[Saved data entries]

══════

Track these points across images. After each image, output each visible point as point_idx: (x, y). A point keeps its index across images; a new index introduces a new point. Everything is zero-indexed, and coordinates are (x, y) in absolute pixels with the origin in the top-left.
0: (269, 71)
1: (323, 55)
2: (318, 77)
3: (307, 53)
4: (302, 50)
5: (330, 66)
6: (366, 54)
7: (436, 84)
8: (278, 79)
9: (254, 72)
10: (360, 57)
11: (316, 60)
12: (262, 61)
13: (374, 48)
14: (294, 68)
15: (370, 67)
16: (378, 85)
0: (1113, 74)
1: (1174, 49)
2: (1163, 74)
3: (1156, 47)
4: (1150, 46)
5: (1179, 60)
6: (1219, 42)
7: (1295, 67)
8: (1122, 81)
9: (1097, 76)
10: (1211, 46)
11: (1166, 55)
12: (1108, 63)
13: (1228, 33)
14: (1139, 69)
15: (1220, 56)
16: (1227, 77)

══════

● **Task statement**
Using the data above, reproduce exactly the lines from the line that contains "1: (323, 55)" through the line that contains "15: (370, 67)", including both.

● **Solution to this problem**
1: (323, 55)
2: (318, 77)
3: (307, 53)
4: (302, 50)
5: (330, 66)
6: (366, 54)
7: (436, 84)
8: (278, 79)
9: (254, 72)
10: (360, 57)
11: (316, 60)
12: (262, 61)
13: (374, 48)
14: (294, 68)
15: (370, 67)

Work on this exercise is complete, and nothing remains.